▶ EXERCISE REQUIREMENTS
Rewrite the lines of every item below, replacing each "elevation (m)" with "elevation in meters" and leaving everything else unchanged.

== DATASET CONTENT

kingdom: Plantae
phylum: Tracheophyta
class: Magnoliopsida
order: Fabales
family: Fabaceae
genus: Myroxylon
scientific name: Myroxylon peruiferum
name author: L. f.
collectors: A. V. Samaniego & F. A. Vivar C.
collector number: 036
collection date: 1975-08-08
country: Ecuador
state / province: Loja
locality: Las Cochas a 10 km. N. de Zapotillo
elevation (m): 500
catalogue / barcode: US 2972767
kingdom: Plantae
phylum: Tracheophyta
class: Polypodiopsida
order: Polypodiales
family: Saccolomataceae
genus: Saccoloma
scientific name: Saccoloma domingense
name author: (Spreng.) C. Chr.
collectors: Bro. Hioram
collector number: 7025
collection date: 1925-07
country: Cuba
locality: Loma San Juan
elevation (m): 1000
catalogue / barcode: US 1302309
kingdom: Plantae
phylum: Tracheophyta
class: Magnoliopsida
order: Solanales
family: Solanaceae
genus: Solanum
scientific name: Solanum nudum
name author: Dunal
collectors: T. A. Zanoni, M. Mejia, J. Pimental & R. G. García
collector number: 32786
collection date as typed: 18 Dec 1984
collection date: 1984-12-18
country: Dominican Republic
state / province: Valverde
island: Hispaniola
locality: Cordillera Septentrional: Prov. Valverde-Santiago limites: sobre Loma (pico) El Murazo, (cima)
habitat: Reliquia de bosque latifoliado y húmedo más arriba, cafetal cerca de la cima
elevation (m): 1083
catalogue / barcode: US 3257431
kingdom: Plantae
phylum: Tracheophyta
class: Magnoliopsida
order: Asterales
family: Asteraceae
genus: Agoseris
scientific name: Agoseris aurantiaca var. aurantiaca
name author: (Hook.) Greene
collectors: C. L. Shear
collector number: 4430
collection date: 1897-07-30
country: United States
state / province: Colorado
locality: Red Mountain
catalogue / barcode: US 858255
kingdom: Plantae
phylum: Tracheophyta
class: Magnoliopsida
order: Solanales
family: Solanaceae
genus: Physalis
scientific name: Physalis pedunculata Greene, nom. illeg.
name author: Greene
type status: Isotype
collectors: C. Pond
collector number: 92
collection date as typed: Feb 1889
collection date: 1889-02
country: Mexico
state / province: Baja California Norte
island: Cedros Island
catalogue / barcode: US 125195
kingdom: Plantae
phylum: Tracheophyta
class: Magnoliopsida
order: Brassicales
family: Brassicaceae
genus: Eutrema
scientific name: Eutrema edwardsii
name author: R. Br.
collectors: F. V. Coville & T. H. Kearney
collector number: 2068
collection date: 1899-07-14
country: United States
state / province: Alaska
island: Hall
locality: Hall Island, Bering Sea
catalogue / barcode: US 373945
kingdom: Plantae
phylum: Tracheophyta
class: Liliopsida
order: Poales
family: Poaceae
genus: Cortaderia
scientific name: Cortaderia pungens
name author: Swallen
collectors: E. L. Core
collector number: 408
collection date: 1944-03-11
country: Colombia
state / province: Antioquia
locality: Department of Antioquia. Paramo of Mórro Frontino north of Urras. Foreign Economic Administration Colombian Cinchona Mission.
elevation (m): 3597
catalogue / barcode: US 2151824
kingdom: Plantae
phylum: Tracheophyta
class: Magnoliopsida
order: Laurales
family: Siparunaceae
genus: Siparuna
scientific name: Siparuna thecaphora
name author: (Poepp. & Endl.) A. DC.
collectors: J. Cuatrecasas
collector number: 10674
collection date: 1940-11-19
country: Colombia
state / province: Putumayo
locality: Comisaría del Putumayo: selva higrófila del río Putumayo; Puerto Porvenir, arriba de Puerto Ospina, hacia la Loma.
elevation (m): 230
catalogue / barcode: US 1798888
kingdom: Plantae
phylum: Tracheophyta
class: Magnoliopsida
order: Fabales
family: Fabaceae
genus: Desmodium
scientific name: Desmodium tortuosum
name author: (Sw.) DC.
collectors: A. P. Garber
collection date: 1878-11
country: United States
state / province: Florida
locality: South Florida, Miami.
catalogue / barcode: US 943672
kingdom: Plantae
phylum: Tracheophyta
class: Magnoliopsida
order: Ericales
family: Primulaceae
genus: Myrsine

====

▶ ANSWER BELOW
kingdom: Plantae
phylum: Tracheophyta
class: Magnoliopsida
order: Fabales
family: Fabaceae
genus: Myroxylon
scientific name: Myroxylon peruiferum
name author: L. f.
collectors: A. V. Samaniego & F. A. Vivar C.
collector number: 036
collection date: 1975-08-08
country: Ecuador
state / province: Loja
locality: Las Cochas a 10 km. N. de Zapotillo
elevation in meters: 500
catalogue / barcode: US 2972767
kingdom: Plantae
phylum: Tracheophyta
class: Polypodiopsida
order: Polypodiales
family: Saccolomataceae
genus: Saccoloma
scientific name: Saccoloma domingense
name author: (Spreng.) C. Chr.
collectors: Bro. Hioram
collector number: 7025
collection date: 1925-07
country: Cuba
locality: Loma San Juan
elevation in meters: 1000
catalogue / barcode: US 1302309
kingdom: Plantae
phylum: Tracheophyta
class: Magnoliopsida
order: Solanales
family: Solanaceae
genus: Solanum
scientific name: Solanum nudum
name author: Dunal
collectors: T. A. Zanoni, M. Mejia, J. Pimental & R. G. García
collector number: 32786
collection date as typed: 18 Dec 1984
collection date: 1984-12-18
country: Dominican Republic
state / province: Valverde
island: Hispaniola
locality: Cordillera Septentrional: Prov. Valverde-Santiago limites: sobre Loma (pico) El Murazo, (cima)
habitat: Reliquia de bosque latifoliado y húmedo más arriba, cafetal cerca de la cima
elevation in meters: 1083
catalogue / barcode: US 3257431
kingdom: Plantae
phylum: Tracheophyta
class: Magnoliopsida
order: Asterales
family: Asteraceae
genus: Agoseris
scientific name: Agoseris aurantiaca var. aurantiaca
name author: (Hook.) Greene
collectors: C. L. Shear
collector number: 4430
collection date: 1897-07-30
country: United States
state / province: Colorado
locality: Red Mountain
catalogue / barcode: US 858255
kingdom: Plantae
phylum: Tracheophyta
class: Magnoliopsida
order: Solanales
family: Solanaceae
genus: Physalis
scientific name: Physalis pedunculata Greene, nom. illeg.
name author: Greene
type status: Isotype
collectors: C. Pond
collector number: 92
collection date as typed: Feb 1889
collection date: 1889-02
country: Mexico
state / province: Baja California Norte
island: Cedros Island
catalogue / barcode: US 125195
kingdom: Plantae
phylum: Tracheophyta
class: Magnoliopsida
order: Brassicales
family: Brassicaceae
genus: Eutrema
scientific name: Eutrema edwardsii
name author: R. Br.
collectors: F. V. Coville & T. H. Kearney
collector number: 2068
collection date: 1899-07-14
country: United States
state / province: Alaska
island: Hall
locality: Hall Island, Bering Sea
catalogue / barcode: US 373945
kingdom: Plantae
phylum: Tracheophyta
class: Liliopsida
order: Poales
family: Poaceae
genus: Cortaderia
scientific name: Cortaderia pungens
name author: Swallen
collectors: E. L. Core
collector number: 408
collection date: 1944-03-11
country: Colombia
state / province: Antioquia
locality: Department of Antioquia. Paramo of Mórro Frontino north of Urras. Foreign Economic Administration Colombian Cinchona Mission.
elevation in meters: 3597
catalogue / barcode: US 2151824
kingdom: Plantae
phylum: Tracheophyta
class: Magnoliopsida
order: Laurales
family: Siparunaceae
genus: Siparuna
scientific name: Siparuna thecaphora
name author: (Poepp. & Endl.) A. DC.
collectors: J. Cuatrecasas
collector number: 10674
collection date: 1940-11-19
country: Colombia
state / province: Putumayo
locality: Comisaría del Putumayo: selva higrófila del río Putumayo; Puerto Porvenir, arriba de Puerto Ospina, hacia la Loma.
elevation in meters: 230
catalogue / barcode: US 1798888
kingdom: Plantae
phylum: Tracheophyta
class: Magnoliopsida
order: Fabales
family: Fabaceae
genus: Desmodium
scientific name: Desmodium tortuosum
name author: (Sw.) DC.
collectors: A. P. Garber
collection date: 1878-11
country: United States
state / province: Florida
locality: South Florida, Miami.
catalogue / barcode: US 943672
kingdom: Plantae
phylum: Tracheophyta
class: Magnoliopsida
order: Ericales
family: Primulaceae
genus: Myrsine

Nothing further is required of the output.